» EXCERPT TO READ:
--------------------------------

Of course, the practical implication of this principle is that a court cannot strike down a statute, even if it recognizes that the statute is obviously poorly drafted, irrational, or arises from legislators' corrupt motives, unless the flaw in the statute rises to the level of a clear constitutional violation. In 2008, Justice John Paul Stevens reaffirmed this point in a concurring opinion: "[A]s I recall my esteemed former colleague, Thurgood Marshall, remarking on numerous occasions: 'The Constitution does not prohibit legislatures from enacting stupid laws.'"

In the federal system, courts may only decide actual cases or controversies; it is not possible to request the federal courts to review a law without at least one party having legal standing to engage in a lawsuit. This principle means that courts sometimes do not exercise their power of review, even when a law is seemingly unconstitutional, for want of jurisdiction. In some state courts, such as the Massachusetts Supreme Judicial Court, legislation may be referred in certain circumstances by the legislature or by the executive for an advisory ruling on its constitutionality prior to its enactment (or enforcement).

The U.S. Supreme Court seeks to avoid reviewing the Constitutionality of an act where the case before it could be decided on other grounds, an attitude and practice exemplifying judicial restraint. Justice Brandeis framed it thus (citations omitted):

The Court developed, for its own governance in the cases within its jurisdiction, a series of rules under which it has avoided passing upon a large part of all the constitutional questions pressed upon it for decision. They are:
1. The Court will not pass upon the constitutionality of legislation in a friendly, non-adversary, proceeding, declining because to decide such questions is legitimate only in the last resort, and as a necessity in the determination of real, earnest, and vital controversy between individuals. It never was the thought that, by means of a friendly suit, a party beaten in the legislature could transfer to the courts an inquiry as to the constitutionality of the legislative act.
2. The Court will not anticipate a question of constitutional law in advance of the necessity of deciding it. It is not the habit of the court to decide questions of a constitutional nature unless absolutely necessary to a decision of the case.
3. The Court will not formulate a rule of constitutional law broader than required by the precise facts it applies to.
4. The Court will not pass upon a constitutional question although properly presented by the record, if there is also present some other ground upon which the case may be disposed of ... If a case can be decided on either of two grounds, one involving a constitutional question, the other a question of statutory construction or general law, the Court will decide only the latter.
5. The Court will not pass upon the validity of a statute upon complaint of one who fails to show that he is injured by its operation.
6. The Court will not pass upon the constitutionality of a statute at the instance of one who has availed himself of its benefits.
7. When the validity of an act of the Congress is drawn in question, and even if a serious doubt of constitutionality is raised, it is a cardinal principle that this Court will first ascertain whether a construction of the statute is fairly possible by which the question may be avoided.

=== Laws limiting judicial review ===
Although the Supreme Court continues to review the constitutionality of statutes, Congress and the states retain some power to influence what cases come before the Court. For example, the Constitution at Article III, Section 2, gives Congress power to make exceptions to the Supreme Court's appellate jurisdiction. The Supreme Court has historically acknowledged that its appellate jurisdiction is defined by Congress, and thus Congress may have power to make some legislative or executive actions unreviewable. This is known as jurisdiction stripping.

--------------------------------

» PROVIDED DATA:
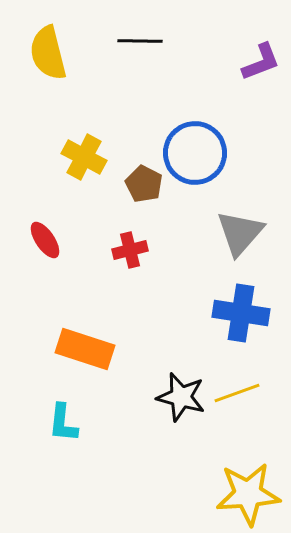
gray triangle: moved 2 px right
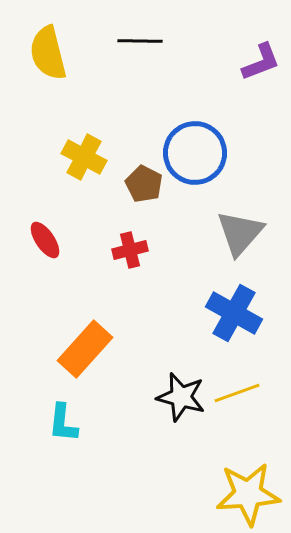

--------------------------------

» EXERCISE INSTRUCTIONS:
**a)** List every person named in the judicial review excerpt.
**b)** Answer these questions about the judicial review excerpt, one per line:
(i) In what year did Justice Stevens reaffirm the point in a concurring opinion?
(ii) Which state court is given as an example where legislation may be referred for an advisory ruling?
(iii) Which part of the Constitution gives Congress power to make exceptions to the Supreme Court's appellate jurisdiction?
**c)** Pick up the judicial review excerpt after its last sentence and continue it.
None of the data is needed here.

» RESPONSES FOR EACH TASK:
**a)** John Paul Stevens, Thurgood Marshall, Brandeis

**b)**
(i) 2008
(ii) The Massachusetts Supreme Judicial Court
(iii) Article III, Section 2

**c)**
Another way for Congress to limit judicial review was tried in January 1868, when a bill was proposed requiring a two-thirds majority of the Court in order to deem any Act of Congress unconstitutional. The bill was approved by the House, 116 to 39. That measure died in the Senate, partly because the bill was unclear about how the bill's own constitutionality would be decided.

Many other bills have been proposed in Congress that would require a supermajority in order for the justices to exercise judicial review. During the early years of the United States, a two-thirds majority was necessary for the Supreme Court to exercise judicial review; because the Court then consisted of six members, a simple majority and a two-thirds majority both required four votes. Currently, the constitutions of two states require a supermajority of supreme court justices in order to exercise judicial review: Nebraska (five out of seven justices) and North Dakota (four out of five justices).

=== Administrative review ===
The procedure for judicial review of federal administrative regulation in the United States is set forth by the Administrative Procedure Act, although the courts have ruled such as in Bivens v. Six Unknown Named Agents that a person may bring a case on the grounds of an implied cause of action when no statutory procedure exists. In general when federal courts are reviewing administrative action they are looking to see if the said agency has acted within its scope of stautory authority. Federal agencies frequently exercise their powers which have been delegated by Congress. Historically courts would apply doctrines of deference in order to review agency interpretations of statutes. In Chevron USA Inc. v. Natural Resources Defense Council judges were instructed to defer to reasonable agency interpretations whenever laws proved to be ambiguous. This deference was limited in a recent decision Loper Bright Enterprises v. Raimondo 2024 reaffirming that courts exercise independent judgement when determining whether or not an agency has acted within its statutory authority.

== History ==

=== Before and during adoption of the Constitution ===

==== Early State Supreme Court cases ====

If the whole legislature, an event to be deprecated, should attempt to overleap the bounds, prescribed to them by the people, I, in administering the public justice of the country, will meet the united powers, at my seat in this tribunal; and, pointing to the constitution, will say, to them, here is the limit of your authority; and, hither, shall you go, but no further.
— —George Wythe in Commonwealth v. Caton

Alexander Hamilton wrote in Federalist No. 78:But it is not with a view to infractions of the constitution only that the independence of the judges may be an essential safeguard against the effects of occasional ill humours in the society. These sometimes extend no farther than to the injury of the private rights of particular classes of citizens, by unjust and partial laws. Here also the firmness of the judicial magistracy is of vast importance in mitigating the severity, and confining the operation of such laws. It not only serves to moderate the immediate mischiefs of those which may have been passed, but it operates as a check upon the legislative body in passing them;...The first American decision to recognize the principle of judicial review was Bayard v. Singleton, decided in 1787 by the Supreme Court of North Carolina's predecessor. The North Carolina court and its counterparts in other states treated state constitutions as statements of governing law to be interpreted and applied by judges.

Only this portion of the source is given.